For forty years, from the capture of Baghdad and Jerusalem in 1917 to the debacle of Suez, Britain was the paramount power in the Middle East. Thereafter, and until 1971, she maintained a presence in the area, most significantly in the small but strategically important states of the Persian Gulf.
In this book, first published in 1963 and now reissued in a new edition, Elizabeth Monroe traces the course of this episode, establishing how British supremacy came about, what purposes it served, and how and why this quasi-empire disappeared. In a new final chapter, tellingly entitled “Nightfall”, she assesses the disastrous Suez adventure in the light of the most recent evidence and deals with the disposal of Britain’s Middle Eastern hegemony on the coasts of Arabia.

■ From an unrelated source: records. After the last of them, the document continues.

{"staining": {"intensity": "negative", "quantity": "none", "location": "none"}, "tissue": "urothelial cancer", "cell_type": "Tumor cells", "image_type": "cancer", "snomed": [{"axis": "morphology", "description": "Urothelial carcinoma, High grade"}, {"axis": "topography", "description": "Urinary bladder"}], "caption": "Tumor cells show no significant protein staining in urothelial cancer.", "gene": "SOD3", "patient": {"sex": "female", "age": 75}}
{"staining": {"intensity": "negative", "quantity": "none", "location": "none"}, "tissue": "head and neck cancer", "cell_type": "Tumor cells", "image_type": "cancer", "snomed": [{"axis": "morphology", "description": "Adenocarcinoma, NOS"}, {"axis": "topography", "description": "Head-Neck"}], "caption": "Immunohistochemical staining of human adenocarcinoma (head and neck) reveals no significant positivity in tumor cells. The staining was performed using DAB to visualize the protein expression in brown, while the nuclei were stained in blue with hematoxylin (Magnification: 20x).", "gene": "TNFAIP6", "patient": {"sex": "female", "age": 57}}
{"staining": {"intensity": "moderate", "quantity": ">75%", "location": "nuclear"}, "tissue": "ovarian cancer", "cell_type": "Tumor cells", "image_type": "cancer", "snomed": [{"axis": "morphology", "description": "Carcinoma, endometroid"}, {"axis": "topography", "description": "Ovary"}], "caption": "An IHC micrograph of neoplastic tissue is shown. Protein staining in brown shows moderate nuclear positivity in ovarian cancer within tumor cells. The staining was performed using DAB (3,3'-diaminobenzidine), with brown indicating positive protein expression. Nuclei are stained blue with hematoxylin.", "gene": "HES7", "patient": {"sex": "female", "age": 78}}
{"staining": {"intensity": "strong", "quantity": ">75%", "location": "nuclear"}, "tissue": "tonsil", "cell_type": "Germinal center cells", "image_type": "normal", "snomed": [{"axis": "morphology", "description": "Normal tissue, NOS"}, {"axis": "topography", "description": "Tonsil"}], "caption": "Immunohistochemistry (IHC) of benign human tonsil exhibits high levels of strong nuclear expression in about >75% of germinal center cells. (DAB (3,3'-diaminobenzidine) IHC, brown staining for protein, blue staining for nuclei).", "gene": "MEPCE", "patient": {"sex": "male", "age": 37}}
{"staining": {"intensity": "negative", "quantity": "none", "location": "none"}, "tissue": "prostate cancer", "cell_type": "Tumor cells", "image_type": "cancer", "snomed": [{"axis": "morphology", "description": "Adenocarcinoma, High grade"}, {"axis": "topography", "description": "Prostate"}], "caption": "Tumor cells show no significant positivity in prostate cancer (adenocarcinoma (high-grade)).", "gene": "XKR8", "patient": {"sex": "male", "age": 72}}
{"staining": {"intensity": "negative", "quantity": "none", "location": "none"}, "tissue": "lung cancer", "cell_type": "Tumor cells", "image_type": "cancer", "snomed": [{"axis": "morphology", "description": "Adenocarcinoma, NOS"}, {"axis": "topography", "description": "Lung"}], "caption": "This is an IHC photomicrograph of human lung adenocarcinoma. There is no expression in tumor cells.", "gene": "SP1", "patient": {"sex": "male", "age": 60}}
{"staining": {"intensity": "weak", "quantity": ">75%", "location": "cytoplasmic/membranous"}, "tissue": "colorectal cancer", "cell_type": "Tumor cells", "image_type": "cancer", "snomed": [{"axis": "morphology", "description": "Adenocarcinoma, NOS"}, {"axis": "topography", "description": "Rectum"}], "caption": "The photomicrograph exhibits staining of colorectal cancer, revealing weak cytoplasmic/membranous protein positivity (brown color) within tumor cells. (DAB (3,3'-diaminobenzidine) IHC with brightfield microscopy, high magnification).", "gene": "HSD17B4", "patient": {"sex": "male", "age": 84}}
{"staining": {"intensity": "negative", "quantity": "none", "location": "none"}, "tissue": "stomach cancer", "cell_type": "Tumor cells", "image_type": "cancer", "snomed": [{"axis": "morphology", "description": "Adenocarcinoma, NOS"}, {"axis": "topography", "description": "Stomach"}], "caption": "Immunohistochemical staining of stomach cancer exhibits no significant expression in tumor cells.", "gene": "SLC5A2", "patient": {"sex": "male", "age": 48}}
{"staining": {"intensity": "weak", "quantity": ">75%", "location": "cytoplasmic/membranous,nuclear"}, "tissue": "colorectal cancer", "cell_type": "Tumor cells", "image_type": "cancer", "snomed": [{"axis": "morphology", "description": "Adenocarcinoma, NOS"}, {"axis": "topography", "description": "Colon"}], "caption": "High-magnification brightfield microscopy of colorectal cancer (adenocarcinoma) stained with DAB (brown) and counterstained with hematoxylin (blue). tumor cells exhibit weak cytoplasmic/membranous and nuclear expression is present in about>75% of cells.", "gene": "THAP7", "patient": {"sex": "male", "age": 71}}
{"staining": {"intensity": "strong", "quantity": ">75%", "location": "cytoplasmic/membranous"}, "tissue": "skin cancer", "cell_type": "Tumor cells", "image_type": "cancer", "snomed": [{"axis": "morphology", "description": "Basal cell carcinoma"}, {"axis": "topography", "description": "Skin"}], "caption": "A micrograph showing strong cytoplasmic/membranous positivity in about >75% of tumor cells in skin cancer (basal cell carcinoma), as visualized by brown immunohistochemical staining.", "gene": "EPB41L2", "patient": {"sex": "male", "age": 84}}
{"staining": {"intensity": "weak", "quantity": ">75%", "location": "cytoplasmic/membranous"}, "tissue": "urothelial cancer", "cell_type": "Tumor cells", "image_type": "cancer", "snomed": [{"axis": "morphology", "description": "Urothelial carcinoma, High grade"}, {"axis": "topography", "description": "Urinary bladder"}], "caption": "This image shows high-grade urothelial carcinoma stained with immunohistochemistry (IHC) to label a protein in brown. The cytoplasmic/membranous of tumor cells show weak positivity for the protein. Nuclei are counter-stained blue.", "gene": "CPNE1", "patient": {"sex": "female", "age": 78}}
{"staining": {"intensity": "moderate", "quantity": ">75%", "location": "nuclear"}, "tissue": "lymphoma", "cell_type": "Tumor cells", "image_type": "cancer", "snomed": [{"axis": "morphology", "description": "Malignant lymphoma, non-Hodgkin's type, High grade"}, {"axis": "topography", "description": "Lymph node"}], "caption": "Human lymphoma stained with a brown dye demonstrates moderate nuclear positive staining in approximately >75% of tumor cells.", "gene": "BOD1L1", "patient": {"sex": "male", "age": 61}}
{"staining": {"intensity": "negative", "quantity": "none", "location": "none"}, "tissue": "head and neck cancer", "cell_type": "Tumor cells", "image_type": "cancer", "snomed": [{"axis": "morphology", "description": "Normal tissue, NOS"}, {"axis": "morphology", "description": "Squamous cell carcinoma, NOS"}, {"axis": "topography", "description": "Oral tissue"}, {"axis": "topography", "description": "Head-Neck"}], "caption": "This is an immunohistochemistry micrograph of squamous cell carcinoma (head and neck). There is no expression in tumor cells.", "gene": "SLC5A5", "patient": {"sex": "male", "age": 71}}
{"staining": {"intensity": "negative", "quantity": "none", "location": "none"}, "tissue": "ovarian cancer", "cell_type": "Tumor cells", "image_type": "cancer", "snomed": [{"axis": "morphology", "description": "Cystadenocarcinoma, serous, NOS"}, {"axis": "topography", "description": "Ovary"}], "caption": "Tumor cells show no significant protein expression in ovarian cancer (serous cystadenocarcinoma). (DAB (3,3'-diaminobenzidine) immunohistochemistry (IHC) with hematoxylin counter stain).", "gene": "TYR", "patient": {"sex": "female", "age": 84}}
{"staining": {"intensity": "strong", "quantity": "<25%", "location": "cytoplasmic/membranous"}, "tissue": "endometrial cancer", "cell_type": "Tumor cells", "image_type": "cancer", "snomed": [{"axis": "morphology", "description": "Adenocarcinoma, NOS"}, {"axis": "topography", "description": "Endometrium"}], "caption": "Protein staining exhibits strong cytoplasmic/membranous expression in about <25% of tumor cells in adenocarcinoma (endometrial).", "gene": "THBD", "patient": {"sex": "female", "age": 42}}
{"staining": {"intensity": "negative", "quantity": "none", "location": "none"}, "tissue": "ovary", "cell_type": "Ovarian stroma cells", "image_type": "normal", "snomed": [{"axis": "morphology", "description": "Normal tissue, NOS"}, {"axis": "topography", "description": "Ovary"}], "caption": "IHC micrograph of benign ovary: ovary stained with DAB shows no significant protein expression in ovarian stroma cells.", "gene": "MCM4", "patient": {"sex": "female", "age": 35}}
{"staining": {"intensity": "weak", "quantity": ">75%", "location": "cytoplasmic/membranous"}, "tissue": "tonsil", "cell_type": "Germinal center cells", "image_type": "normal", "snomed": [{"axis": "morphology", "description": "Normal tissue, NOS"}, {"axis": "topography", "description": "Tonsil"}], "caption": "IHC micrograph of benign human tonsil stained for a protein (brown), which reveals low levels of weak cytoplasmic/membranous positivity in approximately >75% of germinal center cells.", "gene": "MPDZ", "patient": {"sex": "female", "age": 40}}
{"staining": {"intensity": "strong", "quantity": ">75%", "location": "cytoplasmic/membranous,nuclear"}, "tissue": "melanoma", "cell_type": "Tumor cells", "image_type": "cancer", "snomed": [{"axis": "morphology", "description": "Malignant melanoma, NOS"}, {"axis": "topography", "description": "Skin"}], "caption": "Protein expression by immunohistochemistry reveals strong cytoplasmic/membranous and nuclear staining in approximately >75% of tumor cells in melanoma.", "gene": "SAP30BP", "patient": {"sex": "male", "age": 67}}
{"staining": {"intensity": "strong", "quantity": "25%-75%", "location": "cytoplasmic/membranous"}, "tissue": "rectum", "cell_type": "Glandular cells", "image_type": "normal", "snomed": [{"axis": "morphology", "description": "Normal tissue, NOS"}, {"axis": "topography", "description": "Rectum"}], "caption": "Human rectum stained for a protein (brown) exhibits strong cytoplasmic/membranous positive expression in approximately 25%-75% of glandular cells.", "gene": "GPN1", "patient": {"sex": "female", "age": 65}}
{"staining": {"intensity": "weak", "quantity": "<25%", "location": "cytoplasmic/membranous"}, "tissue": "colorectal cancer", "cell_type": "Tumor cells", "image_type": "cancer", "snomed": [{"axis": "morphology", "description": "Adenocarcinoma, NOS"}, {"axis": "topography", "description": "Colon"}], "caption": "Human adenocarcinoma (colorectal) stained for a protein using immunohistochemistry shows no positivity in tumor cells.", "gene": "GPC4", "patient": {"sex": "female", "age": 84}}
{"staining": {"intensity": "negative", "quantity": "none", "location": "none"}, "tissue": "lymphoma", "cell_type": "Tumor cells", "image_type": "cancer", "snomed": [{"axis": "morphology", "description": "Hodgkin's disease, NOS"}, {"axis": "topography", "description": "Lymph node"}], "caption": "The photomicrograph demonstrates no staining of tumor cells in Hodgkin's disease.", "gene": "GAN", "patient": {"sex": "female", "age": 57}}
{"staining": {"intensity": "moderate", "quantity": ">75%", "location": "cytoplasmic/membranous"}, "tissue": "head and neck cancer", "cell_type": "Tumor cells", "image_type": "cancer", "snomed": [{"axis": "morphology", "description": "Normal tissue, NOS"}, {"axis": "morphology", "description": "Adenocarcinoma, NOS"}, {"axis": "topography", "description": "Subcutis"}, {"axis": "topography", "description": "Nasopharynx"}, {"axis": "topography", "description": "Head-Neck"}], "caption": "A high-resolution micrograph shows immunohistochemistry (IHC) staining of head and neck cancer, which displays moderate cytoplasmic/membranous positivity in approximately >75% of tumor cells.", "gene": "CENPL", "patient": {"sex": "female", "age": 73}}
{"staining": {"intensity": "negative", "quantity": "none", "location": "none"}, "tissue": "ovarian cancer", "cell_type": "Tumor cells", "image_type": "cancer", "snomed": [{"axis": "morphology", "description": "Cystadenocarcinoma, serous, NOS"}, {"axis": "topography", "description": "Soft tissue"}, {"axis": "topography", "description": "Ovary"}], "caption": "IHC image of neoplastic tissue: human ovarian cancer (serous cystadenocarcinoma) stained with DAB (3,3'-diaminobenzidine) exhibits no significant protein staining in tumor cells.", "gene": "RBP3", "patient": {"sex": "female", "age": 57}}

As Peter Mansfield points out in his new foreword, there are not many books of up-to-date history which stand the test of time, but this one does so triumphantly. Elizabeth Monroe observed the exercise of British authority in the Middle East from its early years and was personally acquainted with most of the leading actors. “Although she enjoyed an insider’s view of the British Establishment, she has never lost her ability to examine its activities with detachment. This, combined with an unusual energy for research, a piercing eye for inaccuracy or prejudice and a pithy, jargon-free prose-style, resulted in a book which is essential reading not only for students of the Middle East but for anyone interested in imperial history and the shifting balance of world power.”